Health Insurance Portability and Accountability Act of 1996
HIPAA is an acronym for the Health Insurance Portability and Accountability Act of 1996. The HIPAA law was enacted to improve the efficiency and effectiveness of the American health care system. The law includes administrative simplification provisions to establish standards and requirements for the electronic transmission of certain health care information. It also requires organizations exchanging information for health care transactions to follow national implementation guidelines.
To meet these goals, federal transaction and code set rules have been issued:
- Requiring use of standard electronic transactions and data for certain administrative functions
- Standardizing the medical codes that providers use to report services to insurers
- Creating specific identification numbers for employers (Standard Unique Employer Identifier [EIN]) and for providers (National Provider Identifier [NPI])
- Creating specific identification numbers for health plans and payers (Standard Unique Health Plan Identifiers [HPID])
- Anyone who uses health care or health insurance
- Health insurers
- Employers who provide health insurance
- Life insurers
- Public health authorities
- Billing agencies
- Information system vendors
- Health service organizations
HIPAA is a legislative act made up of these five titles:
- Title I, "Health care access, portability and renewability," requires employers and health plans to allow a new employee's medical insurance coverage to remain continuous without regard to pre-existing conditions.
- Title II, "Preventing health care fraud and abuse; administrative simplification; medical liability reform," defines new requirements for privacy and security of individually identifiable patient information.

Records provided:
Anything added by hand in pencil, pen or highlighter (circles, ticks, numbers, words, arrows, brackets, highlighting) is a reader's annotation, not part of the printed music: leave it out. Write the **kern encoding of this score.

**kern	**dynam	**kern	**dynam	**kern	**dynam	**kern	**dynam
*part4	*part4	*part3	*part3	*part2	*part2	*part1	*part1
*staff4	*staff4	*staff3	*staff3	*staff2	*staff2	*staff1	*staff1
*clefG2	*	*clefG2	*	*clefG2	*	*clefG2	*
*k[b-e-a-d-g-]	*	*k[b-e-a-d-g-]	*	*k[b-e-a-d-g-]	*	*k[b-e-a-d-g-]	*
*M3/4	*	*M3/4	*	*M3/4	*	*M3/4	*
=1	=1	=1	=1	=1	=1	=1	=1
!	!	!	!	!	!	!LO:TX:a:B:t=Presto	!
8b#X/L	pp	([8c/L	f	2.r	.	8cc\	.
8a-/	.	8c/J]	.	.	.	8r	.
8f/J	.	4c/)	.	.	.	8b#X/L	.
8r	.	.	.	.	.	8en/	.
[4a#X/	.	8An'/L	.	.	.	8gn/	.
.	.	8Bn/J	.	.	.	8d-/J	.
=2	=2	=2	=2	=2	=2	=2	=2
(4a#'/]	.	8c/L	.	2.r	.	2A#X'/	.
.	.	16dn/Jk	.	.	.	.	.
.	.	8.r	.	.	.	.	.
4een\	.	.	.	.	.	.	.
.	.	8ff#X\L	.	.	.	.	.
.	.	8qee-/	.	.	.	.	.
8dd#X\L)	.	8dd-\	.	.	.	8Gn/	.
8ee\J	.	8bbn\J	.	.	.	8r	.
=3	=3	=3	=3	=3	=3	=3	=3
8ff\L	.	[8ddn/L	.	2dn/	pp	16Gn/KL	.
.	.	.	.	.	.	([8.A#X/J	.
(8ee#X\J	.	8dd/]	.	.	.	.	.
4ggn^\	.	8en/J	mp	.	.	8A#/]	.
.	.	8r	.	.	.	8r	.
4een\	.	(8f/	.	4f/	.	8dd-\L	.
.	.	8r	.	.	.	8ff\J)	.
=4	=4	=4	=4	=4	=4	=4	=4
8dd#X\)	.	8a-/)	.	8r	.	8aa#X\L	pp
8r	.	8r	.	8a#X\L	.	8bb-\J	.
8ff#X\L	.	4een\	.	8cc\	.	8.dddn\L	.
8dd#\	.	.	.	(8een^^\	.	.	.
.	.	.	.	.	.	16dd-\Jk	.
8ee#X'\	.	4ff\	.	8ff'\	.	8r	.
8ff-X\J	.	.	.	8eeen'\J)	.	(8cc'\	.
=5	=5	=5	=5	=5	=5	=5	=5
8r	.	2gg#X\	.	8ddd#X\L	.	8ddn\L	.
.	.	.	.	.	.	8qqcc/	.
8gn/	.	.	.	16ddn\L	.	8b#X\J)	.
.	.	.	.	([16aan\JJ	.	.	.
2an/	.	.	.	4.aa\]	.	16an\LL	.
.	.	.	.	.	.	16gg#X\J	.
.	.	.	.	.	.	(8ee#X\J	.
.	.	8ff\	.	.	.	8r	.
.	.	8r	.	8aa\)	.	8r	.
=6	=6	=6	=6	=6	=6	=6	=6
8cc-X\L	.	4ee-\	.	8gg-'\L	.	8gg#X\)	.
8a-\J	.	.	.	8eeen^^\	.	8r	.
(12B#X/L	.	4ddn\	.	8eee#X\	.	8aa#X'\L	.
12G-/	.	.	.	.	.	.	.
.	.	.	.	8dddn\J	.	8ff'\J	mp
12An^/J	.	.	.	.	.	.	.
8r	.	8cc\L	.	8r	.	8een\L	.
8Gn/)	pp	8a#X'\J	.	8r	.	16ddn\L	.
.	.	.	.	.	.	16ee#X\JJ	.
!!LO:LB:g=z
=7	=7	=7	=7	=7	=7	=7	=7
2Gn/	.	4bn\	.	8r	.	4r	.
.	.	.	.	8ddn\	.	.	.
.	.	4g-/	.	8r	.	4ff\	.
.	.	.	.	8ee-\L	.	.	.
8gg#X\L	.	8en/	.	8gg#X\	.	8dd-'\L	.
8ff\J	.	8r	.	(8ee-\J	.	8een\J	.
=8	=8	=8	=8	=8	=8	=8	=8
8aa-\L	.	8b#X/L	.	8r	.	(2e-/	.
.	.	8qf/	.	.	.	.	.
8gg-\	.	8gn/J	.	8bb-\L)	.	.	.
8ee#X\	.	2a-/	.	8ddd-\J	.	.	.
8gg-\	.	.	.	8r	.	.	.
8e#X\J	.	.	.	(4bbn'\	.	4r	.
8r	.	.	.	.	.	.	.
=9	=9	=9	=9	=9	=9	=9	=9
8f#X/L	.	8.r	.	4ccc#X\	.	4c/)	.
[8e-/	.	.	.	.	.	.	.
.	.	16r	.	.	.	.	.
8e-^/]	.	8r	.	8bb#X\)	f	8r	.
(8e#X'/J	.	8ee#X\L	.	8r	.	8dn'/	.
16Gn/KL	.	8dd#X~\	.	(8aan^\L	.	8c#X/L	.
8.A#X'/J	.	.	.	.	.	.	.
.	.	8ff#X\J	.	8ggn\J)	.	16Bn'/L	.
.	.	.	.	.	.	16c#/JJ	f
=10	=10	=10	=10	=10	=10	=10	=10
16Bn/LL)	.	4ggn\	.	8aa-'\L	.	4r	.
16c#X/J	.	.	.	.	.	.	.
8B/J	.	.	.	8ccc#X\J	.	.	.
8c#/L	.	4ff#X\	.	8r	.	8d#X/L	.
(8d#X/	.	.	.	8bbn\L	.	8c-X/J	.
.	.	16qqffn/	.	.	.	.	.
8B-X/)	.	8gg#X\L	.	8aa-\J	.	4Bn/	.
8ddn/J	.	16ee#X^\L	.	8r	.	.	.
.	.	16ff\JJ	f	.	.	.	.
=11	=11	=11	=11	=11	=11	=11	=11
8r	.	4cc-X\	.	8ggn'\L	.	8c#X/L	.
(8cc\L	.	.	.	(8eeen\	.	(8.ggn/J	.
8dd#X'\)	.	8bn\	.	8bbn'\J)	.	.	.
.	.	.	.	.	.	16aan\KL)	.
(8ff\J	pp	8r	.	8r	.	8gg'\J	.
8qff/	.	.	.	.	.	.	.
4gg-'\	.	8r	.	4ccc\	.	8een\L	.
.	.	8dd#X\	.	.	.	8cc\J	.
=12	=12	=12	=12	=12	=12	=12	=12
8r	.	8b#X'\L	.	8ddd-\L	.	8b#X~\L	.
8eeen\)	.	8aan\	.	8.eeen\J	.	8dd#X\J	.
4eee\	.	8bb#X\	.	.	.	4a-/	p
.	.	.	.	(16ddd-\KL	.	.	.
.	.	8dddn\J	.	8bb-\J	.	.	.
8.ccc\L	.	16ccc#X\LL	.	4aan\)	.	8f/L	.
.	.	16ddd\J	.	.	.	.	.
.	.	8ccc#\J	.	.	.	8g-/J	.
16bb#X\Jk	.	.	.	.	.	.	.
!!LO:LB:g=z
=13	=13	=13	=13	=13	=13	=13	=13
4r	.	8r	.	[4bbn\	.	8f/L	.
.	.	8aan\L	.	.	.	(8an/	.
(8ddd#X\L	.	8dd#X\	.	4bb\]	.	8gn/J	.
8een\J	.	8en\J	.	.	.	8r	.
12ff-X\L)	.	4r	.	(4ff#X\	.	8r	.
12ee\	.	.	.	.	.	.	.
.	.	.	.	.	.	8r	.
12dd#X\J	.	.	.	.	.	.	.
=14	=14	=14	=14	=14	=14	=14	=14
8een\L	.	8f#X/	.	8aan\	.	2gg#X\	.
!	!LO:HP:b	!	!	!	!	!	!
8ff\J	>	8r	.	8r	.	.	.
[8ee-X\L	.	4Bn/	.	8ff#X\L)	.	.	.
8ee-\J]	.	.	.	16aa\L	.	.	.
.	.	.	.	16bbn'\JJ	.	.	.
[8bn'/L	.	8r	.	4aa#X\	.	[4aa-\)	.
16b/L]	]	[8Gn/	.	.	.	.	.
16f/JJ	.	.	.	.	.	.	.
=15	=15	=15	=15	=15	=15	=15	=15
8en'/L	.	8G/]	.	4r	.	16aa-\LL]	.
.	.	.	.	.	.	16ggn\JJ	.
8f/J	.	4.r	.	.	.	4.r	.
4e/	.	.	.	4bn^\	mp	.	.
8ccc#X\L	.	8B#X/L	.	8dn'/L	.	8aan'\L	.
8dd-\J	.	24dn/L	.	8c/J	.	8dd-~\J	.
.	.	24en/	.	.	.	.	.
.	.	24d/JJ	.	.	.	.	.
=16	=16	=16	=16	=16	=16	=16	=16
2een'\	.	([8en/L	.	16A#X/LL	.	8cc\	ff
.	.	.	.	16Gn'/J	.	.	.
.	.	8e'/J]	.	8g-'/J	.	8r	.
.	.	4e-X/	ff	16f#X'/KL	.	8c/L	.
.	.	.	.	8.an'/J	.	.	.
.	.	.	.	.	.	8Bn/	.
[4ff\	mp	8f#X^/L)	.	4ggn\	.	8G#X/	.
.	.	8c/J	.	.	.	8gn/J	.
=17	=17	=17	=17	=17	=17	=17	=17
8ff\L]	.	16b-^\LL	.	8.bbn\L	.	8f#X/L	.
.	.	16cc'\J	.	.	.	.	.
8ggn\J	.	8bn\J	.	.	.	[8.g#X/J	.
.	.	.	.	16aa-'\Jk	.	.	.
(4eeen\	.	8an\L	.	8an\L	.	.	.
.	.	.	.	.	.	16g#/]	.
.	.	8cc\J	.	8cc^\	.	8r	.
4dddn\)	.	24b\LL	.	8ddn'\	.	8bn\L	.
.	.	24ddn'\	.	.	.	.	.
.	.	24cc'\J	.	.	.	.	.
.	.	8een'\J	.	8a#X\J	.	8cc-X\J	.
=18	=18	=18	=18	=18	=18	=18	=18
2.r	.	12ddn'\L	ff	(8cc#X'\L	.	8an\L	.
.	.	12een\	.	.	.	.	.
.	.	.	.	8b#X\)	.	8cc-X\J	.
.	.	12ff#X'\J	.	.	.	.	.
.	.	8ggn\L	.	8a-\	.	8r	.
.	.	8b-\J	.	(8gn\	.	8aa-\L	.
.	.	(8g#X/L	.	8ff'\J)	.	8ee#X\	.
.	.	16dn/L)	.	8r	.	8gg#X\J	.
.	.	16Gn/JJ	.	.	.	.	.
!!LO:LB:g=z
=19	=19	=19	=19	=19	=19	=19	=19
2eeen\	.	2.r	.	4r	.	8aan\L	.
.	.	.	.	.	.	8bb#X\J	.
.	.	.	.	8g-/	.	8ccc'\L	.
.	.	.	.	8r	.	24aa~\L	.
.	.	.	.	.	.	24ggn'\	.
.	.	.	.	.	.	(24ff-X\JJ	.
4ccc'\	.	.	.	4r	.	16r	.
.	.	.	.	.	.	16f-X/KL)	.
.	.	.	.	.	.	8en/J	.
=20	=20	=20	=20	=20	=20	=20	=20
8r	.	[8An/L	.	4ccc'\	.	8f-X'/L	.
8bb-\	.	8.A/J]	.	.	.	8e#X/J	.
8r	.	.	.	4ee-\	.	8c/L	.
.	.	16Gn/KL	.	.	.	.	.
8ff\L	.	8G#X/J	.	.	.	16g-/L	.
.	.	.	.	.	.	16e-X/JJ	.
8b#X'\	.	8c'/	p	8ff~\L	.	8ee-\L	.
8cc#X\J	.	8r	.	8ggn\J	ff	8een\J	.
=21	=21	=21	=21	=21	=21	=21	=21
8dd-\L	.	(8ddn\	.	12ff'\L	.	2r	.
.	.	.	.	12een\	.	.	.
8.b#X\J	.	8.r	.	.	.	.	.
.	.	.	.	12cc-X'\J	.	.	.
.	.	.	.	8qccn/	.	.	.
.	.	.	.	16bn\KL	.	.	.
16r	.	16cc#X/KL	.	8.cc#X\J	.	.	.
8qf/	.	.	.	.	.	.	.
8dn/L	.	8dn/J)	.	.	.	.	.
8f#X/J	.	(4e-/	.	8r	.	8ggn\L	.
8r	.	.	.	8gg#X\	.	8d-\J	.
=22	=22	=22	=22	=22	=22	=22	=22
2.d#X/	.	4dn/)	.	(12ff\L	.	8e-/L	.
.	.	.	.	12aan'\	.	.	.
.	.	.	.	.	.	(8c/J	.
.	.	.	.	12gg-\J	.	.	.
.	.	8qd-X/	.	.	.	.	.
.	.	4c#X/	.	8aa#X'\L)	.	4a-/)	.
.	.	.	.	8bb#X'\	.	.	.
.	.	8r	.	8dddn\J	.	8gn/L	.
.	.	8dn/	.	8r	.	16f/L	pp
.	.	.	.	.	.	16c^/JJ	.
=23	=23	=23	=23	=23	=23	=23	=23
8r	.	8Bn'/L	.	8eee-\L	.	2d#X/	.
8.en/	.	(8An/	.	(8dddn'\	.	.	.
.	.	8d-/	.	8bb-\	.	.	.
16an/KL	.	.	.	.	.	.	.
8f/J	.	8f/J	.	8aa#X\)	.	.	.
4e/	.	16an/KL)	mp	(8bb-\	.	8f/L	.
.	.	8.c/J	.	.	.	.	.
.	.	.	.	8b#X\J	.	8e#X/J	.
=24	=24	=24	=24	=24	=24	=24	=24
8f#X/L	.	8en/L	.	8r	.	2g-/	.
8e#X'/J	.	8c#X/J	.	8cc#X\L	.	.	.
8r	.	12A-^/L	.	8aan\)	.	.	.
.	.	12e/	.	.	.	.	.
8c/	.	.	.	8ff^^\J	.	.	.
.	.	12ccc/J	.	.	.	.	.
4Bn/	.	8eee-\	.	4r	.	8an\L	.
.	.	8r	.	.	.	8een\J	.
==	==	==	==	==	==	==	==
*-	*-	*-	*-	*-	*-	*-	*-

What to work on:
1 - In the HIPAA overview, write out the passage from "- Anyone who" to "to pre-existing conditions." word for word.
2 - According to the HIPAA overview, what identification number was created for providers?
3 - Carry on the HIPAA overview from the point where it stops.

Exercise results:
1 -
- Anyone who uses health care or health insurance
- Health insurers
- Employers who provide health insurance
- Life insurers
- Public health authorities
- Billing agencies
- Information system vendors
- Health service organizations
HIPAA is a legislative act made up of these five titles:
- Title I, "Health care access, portability and renewability," requires employers and health plans to allow a new employee's medical insurance coverage to remain continuous without regard to pre-existing conditions.

2 - The National Provider Identifier (NPI).

3 -
- Title II, "Administrative simplification," Subtitle F, reduces the administrative component of health care costs through the implementation of electronic data interchange (EDI) standards primarily by embracing ASC X12N transaction formats.
- Title III, "Tax-related health provisions," standardizes the amount you can save per person in a pre-tax medical savings account.
- Title IV, "Application and enforcement of group health plan requirements," broadened information on insurance reform provisions and provides detailed explanations.
- Title V, "Revenue offsets," has regulations on how employers can deduct company-owned life insurance premiums for income tax purposes.
Highmark is compliant with version 005010, including associated errata for all HIPAA mandated transactions
Highmark completed the transition to version 005010 for all HIPAA mandated transaction on Jan. 1, 2012.
As of Jan. 1, 2012, we only accept and send approved errata versions of the impacted 005010 transactions between HIPAA-covered entities in accordance with the U.S. Department of Health and Human Services (HHS) regulations. HIPAA-covered entities include health care providers, clearinghouses and health plans.